Let the number of partitions of n into k blocks be p(n,k).

Then we have

p(0,0) = 1,

p(n,k)=0 for k>n or k<0,

and

p(n,k)= p(n-1,k-1) +p(n-k,k)

The last of these statements represents the fact that the partitions that include a block of 1 are, if we ignore that block, partitions of n-1 into k-1 blocks; while partitions which have all blocks at least 2 become partitions of n-k into k blocks if we subtract 1 from each block.

We can express the condition that a subgroup is normal by the statement that its elements consist of complete conjugacy classes.

We consider some examples. Consider the alternating groups on 3, 4, 5, and 6 objects.

The elements of these groups are the even permutations of the objects, which are those with are those with an even number of even cycles.

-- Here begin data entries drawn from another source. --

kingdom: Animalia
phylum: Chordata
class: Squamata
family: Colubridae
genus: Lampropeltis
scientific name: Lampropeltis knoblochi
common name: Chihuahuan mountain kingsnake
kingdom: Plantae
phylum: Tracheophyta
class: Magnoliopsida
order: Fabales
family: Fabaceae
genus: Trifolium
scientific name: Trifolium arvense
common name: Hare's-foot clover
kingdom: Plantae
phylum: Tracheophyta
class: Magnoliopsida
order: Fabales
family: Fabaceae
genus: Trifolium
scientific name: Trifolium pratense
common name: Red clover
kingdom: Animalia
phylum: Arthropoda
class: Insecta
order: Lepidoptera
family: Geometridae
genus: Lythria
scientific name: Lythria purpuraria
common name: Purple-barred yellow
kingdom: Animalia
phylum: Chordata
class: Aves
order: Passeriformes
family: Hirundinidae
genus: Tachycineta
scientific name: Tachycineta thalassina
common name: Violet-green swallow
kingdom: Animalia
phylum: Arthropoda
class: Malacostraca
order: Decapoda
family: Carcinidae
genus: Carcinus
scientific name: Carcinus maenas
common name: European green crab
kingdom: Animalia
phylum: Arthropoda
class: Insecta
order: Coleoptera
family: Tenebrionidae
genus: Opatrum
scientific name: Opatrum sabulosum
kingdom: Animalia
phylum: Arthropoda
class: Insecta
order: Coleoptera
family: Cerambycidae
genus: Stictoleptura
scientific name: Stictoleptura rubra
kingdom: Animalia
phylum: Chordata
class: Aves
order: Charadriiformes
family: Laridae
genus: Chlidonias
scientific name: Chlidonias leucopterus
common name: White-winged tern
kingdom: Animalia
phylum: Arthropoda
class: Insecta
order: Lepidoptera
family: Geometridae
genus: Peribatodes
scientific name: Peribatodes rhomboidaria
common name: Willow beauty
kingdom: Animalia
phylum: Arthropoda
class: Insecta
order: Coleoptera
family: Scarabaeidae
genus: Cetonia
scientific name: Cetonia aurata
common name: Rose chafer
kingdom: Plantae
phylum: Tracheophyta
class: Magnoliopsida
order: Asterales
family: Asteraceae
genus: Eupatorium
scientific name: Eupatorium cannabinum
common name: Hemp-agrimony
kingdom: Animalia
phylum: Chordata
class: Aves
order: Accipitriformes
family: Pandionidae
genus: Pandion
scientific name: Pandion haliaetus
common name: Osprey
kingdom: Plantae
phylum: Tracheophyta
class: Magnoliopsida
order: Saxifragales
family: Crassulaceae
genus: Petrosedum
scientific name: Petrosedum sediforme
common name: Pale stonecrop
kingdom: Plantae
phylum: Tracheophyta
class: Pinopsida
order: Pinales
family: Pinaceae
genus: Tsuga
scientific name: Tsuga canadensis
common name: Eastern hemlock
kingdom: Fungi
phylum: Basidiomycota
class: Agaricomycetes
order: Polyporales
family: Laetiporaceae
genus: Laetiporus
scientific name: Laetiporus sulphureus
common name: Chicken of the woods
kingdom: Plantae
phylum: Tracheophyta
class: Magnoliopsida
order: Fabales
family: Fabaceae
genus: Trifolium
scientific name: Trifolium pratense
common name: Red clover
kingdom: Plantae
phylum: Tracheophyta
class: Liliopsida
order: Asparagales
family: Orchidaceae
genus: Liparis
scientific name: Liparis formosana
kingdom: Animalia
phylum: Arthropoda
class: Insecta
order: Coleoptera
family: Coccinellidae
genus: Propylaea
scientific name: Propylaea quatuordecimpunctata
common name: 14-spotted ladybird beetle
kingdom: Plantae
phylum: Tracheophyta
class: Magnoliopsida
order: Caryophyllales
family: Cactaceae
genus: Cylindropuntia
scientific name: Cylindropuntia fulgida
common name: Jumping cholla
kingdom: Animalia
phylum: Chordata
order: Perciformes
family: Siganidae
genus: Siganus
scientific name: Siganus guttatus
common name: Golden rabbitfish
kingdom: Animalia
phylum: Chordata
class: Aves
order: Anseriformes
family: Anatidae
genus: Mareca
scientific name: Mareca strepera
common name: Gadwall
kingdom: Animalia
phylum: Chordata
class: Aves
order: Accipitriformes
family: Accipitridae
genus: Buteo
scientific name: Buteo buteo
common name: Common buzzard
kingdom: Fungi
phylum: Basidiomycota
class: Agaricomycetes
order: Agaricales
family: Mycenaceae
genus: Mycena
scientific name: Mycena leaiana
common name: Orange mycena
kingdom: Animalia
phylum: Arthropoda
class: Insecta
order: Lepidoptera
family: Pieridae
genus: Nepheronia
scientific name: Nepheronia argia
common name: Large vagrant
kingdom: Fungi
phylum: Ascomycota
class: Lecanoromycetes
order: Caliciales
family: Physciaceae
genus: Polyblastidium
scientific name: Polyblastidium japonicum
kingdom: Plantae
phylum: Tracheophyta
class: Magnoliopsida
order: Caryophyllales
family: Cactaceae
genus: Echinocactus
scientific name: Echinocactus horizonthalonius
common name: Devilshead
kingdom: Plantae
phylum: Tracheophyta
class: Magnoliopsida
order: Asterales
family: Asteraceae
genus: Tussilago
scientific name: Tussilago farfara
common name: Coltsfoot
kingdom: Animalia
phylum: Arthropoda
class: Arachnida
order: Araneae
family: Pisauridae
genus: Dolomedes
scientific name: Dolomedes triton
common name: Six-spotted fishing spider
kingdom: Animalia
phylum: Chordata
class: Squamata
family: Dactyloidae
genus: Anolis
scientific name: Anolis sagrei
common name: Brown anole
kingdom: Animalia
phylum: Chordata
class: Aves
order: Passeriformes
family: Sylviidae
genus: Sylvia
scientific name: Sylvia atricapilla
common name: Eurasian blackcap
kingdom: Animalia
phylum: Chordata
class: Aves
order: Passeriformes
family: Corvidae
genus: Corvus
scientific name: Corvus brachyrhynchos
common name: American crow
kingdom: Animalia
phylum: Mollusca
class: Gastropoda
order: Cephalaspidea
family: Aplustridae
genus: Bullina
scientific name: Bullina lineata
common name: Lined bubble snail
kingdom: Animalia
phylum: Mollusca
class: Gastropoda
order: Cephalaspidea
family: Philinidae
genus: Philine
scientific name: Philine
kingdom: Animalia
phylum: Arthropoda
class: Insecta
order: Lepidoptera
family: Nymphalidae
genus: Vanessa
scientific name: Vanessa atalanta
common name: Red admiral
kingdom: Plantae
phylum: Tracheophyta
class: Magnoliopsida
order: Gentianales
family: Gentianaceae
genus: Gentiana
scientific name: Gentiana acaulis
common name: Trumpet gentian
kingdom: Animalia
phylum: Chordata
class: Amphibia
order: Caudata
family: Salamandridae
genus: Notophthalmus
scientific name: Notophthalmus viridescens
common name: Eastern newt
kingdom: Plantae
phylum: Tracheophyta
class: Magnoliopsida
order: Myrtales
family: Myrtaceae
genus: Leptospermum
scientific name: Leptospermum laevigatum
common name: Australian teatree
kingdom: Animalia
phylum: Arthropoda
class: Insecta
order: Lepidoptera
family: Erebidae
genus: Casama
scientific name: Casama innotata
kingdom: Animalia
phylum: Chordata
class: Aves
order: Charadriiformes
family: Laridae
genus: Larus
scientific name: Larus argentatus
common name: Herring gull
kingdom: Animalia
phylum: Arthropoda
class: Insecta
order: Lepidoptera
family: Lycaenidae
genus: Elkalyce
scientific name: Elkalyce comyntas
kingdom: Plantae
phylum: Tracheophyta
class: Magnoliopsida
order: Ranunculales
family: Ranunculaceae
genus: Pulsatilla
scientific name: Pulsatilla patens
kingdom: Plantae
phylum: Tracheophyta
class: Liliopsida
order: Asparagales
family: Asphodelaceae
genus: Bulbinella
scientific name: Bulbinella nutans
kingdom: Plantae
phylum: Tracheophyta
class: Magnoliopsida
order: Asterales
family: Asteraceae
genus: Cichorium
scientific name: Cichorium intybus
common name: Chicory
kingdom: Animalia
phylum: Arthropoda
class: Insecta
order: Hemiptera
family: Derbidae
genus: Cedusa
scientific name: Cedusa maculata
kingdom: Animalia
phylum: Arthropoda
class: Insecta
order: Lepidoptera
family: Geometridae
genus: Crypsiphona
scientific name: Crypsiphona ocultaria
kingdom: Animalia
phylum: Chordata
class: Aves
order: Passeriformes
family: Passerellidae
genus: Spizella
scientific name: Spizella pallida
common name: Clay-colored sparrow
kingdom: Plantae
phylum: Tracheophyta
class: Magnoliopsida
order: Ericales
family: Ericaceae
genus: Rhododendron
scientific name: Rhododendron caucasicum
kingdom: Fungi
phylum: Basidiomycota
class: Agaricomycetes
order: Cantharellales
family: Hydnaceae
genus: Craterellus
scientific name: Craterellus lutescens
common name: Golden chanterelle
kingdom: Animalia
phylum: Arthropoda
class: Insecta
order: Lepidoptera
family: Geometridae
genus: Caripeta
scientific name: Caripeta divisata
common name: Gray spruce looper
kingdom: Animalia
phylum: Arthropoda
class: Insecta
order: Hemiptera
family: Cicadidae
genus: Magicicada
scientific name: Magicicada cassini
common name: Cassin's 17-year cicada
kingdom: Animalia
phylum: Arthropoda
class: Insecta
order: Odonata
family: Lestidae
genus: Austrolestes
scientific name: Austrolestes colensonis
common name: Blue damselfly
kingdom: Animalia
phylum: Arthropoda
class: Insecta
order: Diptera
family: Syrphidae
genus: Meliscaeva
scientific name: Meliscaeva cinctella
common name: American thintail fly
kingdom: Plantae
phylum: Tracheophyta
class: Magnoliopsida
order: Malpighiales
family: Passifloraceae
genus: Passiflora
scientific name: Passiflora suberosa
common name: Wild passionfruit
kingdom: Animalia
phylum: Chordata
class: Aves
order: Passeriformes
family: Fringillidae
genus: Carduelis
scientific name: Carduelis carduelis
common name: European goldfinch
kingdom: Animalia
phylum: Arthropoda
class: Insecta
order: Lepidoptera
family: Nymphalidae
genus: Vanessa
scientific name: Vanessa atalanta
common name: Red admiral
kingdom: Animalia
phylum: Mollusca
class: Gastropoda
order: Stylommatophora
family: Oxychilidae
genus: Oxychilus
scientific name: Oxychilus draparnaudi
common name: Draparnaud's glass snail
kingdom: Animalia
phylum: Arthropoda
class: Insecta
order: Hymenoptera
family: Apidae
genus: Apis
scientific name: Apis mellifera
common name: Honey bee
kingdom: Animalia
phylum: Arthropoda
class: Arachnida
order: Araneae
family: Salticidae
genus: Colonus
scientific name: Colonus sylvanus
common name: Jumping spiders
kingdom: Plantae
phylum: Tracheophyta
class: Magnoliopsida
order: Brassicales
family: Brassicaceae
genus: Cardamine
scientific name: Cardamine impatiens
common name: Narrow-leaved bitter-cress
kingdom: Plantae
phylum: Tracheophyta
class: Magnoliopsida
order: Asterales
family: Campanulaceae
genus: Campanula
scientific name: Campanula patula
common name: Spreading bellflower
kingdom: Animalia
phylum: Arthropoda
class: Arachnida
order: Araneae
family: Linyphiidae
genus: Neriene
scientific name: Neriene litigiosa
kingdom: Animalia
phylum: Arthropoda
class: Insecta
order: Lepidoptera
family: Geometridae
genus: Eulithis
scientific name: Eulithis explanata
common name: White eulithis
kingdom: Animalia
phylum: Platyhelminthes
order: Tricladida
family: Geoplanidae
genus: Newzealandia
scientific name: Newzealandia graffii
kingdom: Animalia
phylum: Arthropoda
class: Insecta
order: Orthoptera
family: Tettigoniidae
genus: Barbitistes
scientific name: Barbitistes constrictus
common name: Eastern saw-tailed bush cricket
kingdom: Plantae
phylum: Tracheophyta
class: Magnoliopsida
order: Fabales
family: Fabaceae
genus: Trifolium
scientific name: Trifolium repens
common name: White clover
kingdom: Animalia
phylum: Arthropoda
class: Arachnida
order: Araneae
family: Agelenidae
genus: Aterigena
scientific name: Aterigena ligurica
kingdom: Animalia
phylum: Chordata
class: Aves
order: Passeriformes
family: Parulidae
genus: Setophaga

They are

For n= 3:  (1,1,1)  there is one such element, the identity,

and (3)  there are two three cycles of three elements (123) and (132).

And this group has three elements.

In this case the alternating group is a cycle and has no normal subgroups.

For n=4:  (1,1,1,1) the identity again

(2,2) there are three of these. (12)(34), (13)(24), and (14)(23)

(3,1) there are 8 of these, namely (1)(234), (1)(243), (2)(134), (2)(143), etc.

The alternating group has 12 elements. The first two conjugacy classes here have four elements, and form a subgroup. This is a normal subgroup of S4.

For n=5: (1,1,1,1,1) the identity again

(3,1,1)  20 of these; two ways of cycling three elements and C(5,2) ways of picking out two not to cycle

(2,2,1)   15 of these, 5 objects to leave out and 3 ways to split 4 in two.